TEMPO.CO, Jakarta - Ada kalimat yang meneguhkan, bagaimana para konglomerat Asia melihat realita, “Remember, every treasure comes with a price,” kata Kevin Kwan dalam bukunya, Crazy Rich Asians, yang terbit pada 2013.
Buku Kwan diadaptasi dalam film berjudul sama, yang digarap sutradara kawakan Jon M. Chu lima tahun setelah buku itu rilis. Dalam buku dan film itu dikisahkan kompleksitas percintaan perempuan biasa dengan pria yang berasal kalangan dari konglomerat kaya di Singapura.
Ide cerita yang konon klise, namun dikemas segar, itu telah memotret kehidupan orang-orang di negeri singa yang bergelimang kemewahan.
Pada sebuah scene, tokoh dalam film yang naskahnya ditulis ulang oleh Peter Chiarelli dan Adele Lim, yakni Araminta Lee (diperankan oleh Sonoya Mizuno) dan Colin Khoo (diperankan oleh Chris Pang), dikisahkan menikah di Chijmes, Victoria Street. Dari situ pulalah awal cerita kemegahan hidup para konglomerat Singapura digambarkan.

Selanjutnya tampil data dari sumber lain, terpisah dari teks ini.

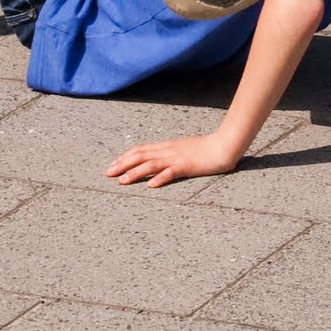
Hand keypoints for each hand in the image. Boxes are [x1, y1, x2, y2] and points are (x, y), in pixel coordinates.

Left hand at [106, 130, 239, 188]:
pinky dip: (160, 178)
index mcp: (167, 146)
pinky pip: (171, 172)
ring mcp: (177, 158)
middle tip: (107, 174)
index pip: (141, 149)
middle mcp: (168, 150)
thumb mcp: (183, 149)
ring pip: (151, 164)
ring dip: (135, 172)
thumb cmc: (206, 148)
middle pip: (140, 155)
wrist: (223, 145)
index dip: (125, 156)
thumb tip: (158, 161)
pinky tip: (151, 185)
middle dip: (122, 164)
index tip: (113, 164)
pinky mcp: (187, 166)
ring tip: (122, 181)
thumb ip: (170, 153)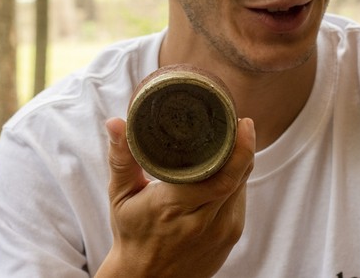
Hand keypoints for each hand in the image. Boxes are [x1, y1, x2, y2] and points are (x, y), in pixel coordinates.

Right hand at [96, 116, 254, 277]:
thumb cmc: (132, 233)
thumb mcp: (120, 196)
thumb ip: (122, 158)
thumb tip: (116, 122)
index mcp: (173, 206)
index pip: (220, 176)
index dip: (238, 149)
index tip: (242, 123)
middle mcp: (202, 221)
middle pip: (238, 177)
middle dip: (243, 147)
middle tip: (239, 122)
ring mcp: (221, 232)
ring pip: (242, 187)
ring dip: (240, 163)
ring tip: (233, 139)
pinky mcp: (231, 237)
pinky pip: (241, 200)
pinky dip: (236, 181)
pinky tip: (227, 168)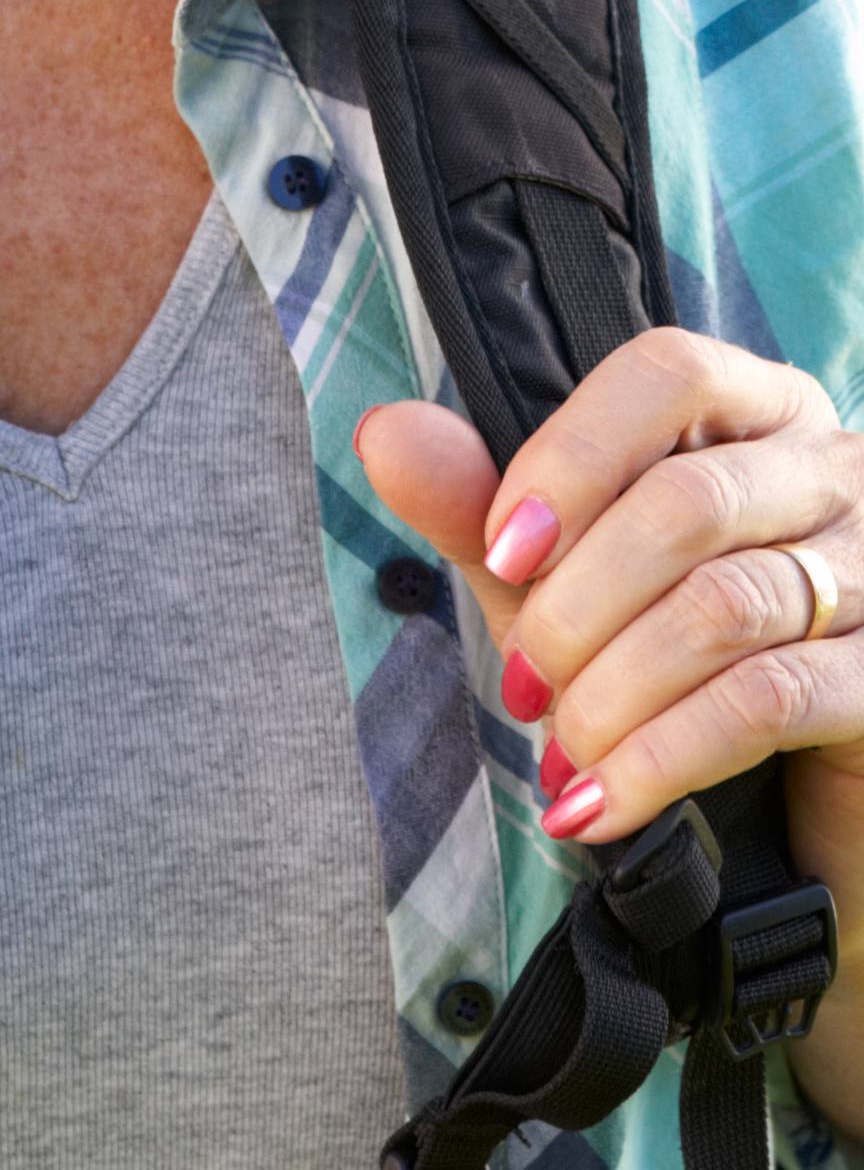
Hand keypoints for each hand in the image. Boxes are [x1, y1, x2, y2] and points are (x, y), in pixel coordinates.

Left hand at [356, 331, 863, 1108]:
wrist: (793, 830)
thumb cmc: (673, 666)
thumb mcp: (568, 579)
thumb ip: (482, 505)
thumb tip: (385, 432)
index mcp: (760, 411)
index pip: (669, 373)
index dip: (573, 455)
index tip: (502, 550)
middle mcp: (836, 471)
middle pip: (687, 499)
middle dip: (576, 603)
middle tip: (520, 681)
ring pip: (721, 604)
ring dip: (612, 689)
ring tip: (557, 751)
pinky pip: (766, 700)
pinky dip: (664, 756)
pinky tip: (602, 804)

Dari Chijmes, TEMPO mencoba menyusuri sejumlah lokasi yang digunakan untuk syuting Crazy Rich Asians pada akhir pekan 20 Juli lalu. Tur ini dipandu oleh seorang guide bernama Goh Zhen Yu dari Monster Day Tours. Tempo memesan paket tur ini melalui aplikasi Agoda yang direkomendasikan dalam Things To Do. Tur berdurasi 4 jam dan ditempuh dengan jalan kaki.

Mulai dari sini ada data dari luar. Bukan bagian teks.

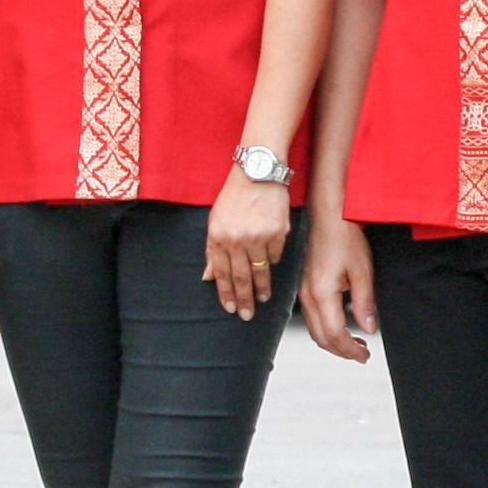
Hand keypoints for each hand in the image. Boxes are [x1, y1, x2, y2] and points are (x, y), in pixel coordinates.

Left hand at [205, 169, 291, 319]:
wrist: (258, 172)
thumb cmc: (235, 195)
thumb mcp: (215, 220)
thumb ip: (212, 249)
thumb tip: (209, 276)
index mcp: (218, 236)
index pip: (221, 273)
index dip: (225, 293)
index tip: (230, 307)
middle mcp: (237, 239)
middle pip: (241, 277)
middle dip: (244, 299)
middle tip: (247, 315)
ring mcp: (259, 237)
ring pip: (260, 271)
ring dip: (262, 288)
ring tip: (263, 299)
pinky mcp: (278, 232)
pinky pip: (275, 255)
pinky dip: (272, 260)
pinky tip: (270, 264)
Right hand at [298, 213, 377, 362]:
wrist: (330, 215)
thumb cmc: (344, 236)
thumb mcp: (362, 272)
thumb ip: (365, 304)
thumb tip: (369, 327)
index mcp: (321, 293)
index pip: (335, 335)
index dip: (350, 350)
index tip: (365, 355)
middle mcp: (307, 295)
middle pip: (321, 337)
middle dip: (342, 351)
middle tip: (362, 355)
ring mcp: (303, 291)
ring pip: (315, 329)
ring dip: (334, 341)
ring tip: (355, 343)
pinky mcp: (305, 285)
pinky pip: (312, 317)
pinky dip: (326, 329)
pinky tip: (342, 325)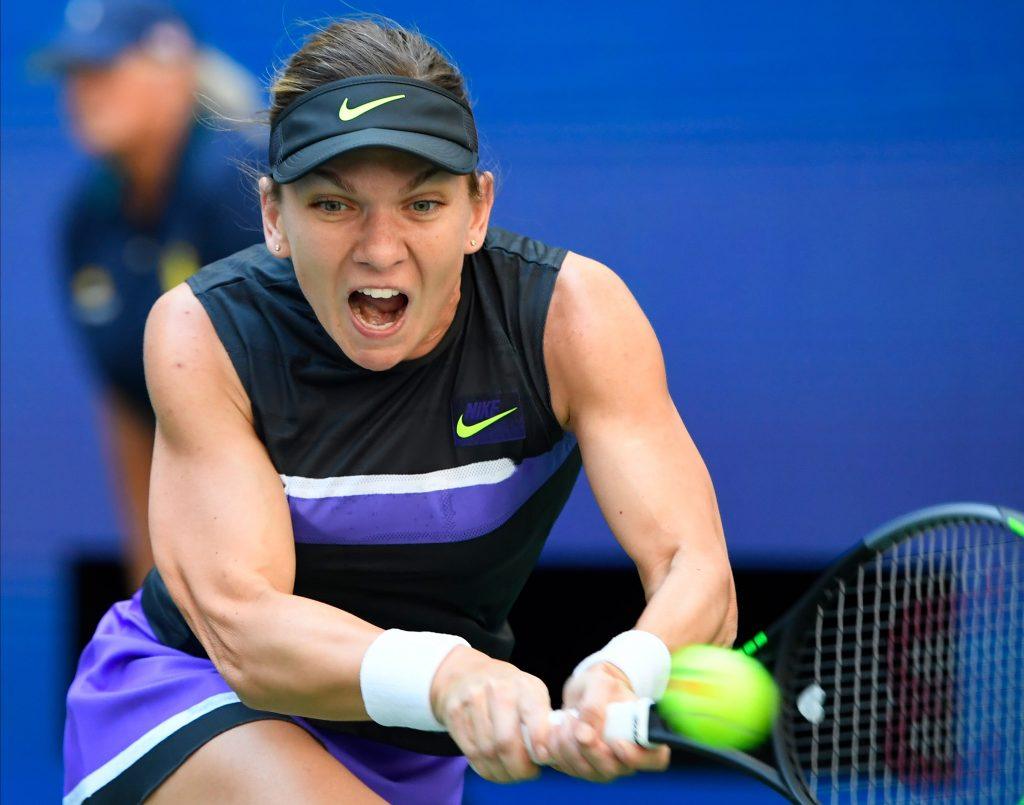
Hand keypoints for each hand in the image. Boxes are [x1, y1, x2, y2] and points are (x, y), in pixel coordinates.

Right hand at [430, 646, 552, 782]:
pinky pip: (470, 753)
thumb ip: (543, 719)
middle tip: (528, 774)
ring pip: (487, 751)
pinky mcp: (454, 713)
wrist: (466, 673)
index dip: (539, 740)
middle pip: (505, 742)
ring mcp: (472, 700)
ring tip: (512, 774)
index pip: (533, 713)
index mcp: (522, 684)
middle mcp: (496, 689)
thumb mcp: (530, 692)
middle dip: (519, 768)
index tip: (543, 758)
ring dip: (502, 772)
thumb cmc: (508, 689)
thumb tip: (551, 753)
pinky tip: (495, 769)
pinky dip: (485, 769)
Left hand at [546, 662, 669, 781]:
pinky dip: (556, 750)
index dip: (637, 757)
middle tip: (573, 719)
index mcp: (643, 736)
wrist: (587, 690)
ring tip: (563, 717)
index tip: (617, 743)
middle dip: (588, 748)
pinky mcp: (581, 767)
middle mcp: (626, 758)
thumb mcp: (600, 684)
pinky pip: (567, 768)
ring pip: (586, 771)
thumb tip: (584, 735)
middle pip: (611, 769)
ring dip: (568, 746)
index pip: (655, 760)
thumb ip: (594, 707)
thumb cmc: (601, 685)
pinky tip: (555, 730)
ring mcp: (604, 765)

Bangunan Chijmes di Victoria Street, Singapura, bagian dalam tampak seperti katedral pada zaman neo-Ghotic. TEMPO/Francisca Christy Rosana
Menunggang bus nomor 167 jurusan Capitol Building dari China Town—tempat TEMPO menginap, bangunan yang ikonik di kawasan Victoria itu dapat dijangkau dengan waktu tempuh lebih-kurang 16 menit. Tiba di bangunan itu, kesan pertama yang merasuk dalam amatan adalah: perkawinan budaya antara Eropa, China, dan sedikit sentuhan Melayu. Ya, bangunan yang usianya sudah ratusan tahun lantaran berdiri sejak pertengahan tahun 1800-an itu memang hasil akulturasi.